Tracy Higgins is the co-ordinator of a small project team tasked with the job of developing it by tapping in to women's expertise and experience of local health services.

Information gathered through the network will be directly fed back to the CCGs to help them identify any gaps in current services and fill them. It will also be able to help new services be developed to meet local needs.

"Women play a critical role not just in their own health and well-being but also for their children and husbands," Mrs Higgins said.

"They have a lot of expertise and experience that we want to tap into.

"We want to hear from them about the services they use and why they don't use others, which ones are working well, which ones aren't and how those services can be better provided.

"We want to hear about any barriers that stop them accessing current services. We know we can do more to improve the uptake of such services like breast and cervical screening and the uptake of immunisations."

A number of events and workshops open to all women will be organised in the run up to September to decide how the network will look and work and what its goals will be.

The first is on Tuesday, March 15, at at Carlisle Business Centre, Carlisle Road, from 9.30am until 12.45pm.
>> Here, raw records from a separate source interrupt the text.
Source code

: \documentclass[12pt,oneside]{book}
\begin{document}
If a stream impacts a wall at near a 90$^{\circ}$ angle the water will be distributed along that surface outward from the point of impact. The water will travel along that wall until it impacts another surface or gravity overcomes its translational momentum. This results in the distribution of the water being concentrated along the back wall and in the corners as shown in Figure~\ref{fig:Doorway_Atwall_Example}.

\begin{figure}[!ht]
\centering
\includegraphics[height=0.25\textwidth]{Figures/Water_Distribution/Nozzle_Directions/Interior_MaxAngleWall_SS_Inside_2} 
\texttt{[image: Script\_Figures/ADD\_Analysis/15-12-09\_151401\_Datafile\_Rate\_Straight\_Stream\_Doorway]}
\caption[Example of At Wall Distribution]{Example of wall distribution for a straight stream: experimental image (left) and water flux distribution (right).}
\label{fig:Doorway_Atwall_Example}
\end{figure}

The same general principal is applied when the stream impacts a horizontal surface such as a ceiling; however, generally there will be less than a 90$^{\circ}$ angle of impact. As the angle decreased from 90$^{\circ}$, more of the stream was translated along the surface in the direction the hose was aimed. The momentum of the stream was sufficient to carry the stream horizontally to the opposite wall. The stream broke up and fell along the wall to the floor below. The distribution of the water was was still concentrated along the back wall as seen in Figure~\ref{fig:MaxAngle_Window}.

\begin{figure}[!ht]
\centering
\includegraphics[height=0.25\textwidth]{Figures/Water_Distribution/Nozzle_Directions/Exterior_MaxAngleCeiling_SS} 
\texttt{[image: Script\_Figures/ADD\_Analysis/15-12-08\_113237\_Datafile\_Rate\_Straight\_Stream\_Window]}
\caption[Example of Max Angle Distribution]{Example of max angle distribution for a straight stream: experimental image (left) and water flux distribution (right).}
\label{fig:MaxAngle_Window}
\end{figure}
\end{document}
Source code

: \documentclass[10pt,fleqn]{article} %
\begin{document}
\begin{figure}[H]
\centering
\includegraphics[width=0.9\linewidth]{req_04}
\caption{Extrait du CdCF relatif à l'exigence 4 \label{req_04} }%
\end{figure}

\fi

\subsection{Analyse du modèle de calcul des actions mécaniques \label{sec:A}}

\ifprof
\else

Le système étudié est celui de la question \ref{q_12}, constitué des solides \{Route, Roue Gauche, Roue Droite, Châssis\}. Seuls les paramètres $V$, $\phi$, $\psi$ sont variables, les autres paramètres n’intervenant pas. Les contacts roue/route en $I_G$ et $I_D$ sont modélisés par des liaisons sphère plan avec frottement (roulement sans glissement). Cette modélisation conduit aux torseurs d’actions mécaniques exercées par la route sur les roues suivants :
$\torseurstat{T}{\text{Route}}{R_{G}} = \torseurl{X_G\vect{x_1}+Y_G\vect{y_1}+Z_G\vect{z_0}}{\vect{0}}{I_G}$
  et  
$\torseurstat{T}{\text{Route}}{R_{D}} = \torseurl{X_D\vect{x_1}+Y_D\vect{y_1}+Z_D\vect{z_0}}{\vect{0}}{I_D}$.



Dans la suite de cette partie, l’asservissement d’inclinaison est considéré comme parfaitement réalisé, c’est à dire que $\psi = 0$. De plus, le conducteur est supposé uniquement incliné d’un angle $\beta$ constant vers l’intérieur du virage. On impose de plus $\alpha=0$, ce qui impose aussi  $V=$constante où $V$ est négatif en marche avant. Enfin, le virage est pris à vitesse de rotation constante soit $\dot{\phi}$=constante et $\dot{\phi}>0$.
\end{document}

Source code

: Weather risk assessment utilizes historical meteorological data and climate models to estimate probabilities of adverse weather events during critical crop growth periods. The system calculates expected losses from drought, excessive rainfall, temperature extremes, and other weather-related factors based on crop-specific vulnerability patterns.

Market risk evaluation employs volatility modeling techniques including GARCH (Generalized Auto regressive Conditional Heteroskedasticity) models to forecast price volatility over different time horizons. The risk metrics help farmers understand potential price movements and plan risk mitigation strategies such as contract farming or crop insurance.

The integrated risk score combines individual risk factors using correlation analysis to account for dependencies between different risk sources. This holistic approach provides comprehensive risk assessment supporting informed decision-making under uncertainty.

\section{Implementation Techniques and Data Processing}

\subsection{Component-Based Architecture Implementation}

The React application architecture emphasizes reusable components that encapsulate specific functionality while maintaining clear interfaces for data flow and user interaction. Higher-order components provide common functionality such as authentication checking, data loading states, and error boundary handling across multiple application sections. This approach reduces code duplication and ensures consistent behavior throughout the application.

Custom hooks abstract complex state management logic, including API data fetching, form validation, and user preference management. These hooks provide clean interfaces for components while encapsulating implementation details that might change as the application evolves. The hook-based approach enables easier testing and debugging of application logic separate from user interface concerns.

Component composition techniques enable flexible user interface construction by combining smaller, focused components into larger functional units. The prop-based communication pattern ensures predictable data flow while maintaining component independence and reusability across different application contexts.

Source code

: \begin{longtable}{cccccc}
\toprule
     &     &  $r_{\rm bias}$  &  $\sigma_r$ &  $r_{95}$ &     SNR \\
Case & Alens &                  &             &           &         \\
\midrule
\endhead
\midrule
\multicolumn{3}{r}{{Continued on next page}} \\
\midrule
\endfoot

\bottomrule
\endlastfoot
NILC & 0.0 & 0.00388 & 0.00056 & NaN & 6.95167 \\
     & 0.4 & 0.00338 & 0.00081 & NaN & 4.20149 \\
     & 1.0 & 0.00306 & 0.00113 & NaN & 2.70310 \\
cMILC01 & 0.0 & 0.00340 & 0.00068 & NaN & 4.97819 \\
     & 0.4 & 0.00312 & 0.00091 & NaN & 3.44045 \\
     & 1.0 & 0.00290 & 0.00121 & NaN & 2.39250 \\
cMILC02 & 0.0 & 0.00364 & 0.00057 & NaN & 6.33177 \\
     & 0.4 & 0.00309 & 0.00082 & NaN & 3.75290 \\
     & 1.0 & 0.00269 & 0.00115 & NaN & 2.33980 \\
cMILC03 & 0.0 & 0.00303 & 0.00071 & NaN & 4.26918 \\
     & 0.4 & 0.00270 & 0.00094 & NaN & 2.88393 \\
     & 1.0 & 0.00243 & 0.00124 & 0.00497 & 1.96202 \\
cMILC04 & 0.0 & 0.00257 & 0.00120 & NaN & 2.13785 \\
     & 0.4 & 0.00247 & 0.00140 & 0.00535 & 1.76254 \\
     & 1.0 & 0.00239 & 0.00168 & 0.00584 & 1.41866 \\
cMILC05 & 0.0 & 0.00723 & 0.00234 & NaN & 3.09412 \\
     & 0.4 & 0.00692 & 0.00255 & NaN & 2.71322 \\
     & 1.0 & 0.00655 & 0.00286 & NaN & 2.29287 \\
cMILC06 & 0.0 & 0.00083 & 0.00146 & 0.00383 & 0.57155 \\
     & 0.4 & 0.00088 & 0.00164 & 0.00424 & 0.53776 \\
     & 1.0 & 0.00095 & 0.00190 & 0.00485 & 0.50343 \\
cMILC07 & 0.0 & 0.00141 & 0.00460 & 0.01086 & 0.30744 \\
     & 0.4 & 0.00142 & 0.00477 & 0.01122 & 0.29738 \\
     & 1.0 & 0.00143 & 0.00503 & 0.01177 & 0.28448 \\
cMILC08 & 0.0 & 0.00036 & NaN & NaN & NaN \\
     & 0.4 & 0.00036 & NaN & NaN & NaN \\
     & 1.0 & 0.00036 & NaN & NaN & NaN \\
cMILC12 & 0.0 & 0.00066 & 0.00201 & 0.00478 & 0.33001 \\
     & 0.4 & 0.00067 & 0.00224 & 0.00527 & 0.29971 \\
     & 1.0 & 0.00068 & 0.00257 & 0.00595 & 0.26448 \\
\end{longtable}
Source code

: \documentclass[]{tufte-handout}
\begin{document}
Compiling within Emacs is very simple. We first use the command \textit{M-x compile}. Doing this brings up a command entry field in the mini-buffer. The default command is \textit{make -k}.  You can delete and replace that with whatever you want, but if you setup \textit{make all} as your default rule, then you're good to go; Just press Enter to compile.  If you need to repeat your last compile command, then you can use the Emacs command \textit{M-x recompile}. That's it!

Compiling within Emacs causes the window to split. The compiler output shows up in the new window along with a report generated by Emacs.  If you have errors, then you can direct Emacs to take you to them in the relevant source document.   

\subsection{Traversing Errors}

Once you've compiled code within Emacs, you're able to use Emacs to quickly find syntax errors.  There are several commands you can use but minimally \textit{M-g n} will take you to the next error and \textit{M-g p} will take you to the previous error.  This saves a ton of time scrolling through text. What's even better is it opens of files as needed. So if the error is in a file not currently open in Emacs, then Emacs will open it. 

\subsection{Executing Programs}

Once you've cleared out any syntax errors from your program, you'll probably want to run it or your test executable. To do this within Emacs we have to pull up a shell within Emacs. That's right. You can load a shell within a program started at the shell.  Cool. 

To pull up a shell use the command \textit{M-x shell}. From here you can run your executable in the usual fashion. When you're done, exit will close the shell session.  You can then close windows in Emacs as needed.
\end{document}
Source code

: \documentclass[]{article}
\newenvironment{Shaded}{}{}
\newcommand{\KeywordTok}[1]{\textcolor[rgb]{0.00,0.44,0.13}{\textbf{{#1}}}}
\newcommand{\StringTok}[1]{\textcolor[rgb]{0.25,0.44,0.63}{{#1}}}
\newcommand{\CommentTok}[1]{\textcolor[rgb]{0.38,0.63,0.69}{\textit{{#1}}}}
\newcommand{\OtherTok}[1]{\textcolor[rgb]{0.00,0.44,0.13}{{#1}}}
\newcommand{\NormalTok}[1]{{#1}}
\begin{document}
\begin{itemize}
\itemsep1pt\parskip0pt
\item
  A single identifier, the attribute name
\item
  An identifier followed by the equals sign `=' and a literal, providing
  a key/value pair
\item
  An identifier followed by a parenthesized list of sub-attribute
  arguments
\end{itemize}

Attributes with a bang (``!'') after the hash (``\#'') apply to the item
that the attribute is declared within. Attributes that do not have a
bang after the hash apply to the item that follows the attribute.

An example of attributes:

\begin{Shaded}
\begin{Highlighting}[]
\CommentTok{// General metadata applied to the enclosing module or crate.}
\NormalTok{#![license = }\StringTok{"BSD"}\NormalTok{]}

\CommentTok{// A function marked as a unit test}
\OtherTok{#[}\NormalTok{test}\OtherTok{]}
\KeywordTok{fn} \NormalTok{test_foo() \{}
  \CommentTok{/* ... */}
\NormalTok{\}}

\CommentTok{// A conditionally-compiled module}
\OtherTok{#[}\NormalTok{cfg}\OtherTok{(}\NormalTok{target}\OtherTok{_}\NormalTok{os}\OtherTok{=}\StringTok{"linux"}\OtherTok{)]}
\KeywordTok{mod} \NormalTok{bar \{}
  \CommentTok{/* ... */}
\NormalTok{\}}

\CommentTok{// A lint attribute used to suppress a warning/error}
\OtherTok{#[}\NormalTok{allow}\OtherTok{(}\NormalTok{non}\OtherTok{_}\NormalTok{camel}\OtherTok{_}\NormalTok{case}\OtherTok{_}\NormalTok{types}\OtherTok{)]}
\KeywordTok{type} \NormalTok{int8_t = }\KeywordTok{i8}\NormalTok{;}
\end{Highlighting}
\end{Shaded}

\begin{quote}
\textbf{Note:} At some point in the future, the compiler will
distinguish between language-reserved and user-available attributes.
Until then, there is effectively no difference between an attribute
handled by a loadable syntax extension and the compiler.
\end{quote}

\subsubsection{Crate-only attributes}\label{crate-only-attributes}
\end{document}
A free lunch will be provided. To book a place call CNet on 01274 305045.

Mrs Higgins said: "This is a real opportunity for women in Bradford to help design this network, to decide what it will be called and how it will work. It's all open at the moment. It's very fluid."

The team is keen to involve all women in the project but particularly those who are not already engaged in health services, from women experiencing domestic abuse to women working on the streets or new migrants.

They will go out and speak to them in their own environments to encourage them to come and get involved in what will be Bradford's first women's network.

The team also wants to work with organisations that work with women to make the most of the resources they can offer to the community.

"There's lot of work to be done to make sure women get all the information they need to keep themselves, family and friends healthy. Together we can do all this," said Mrs Higgins.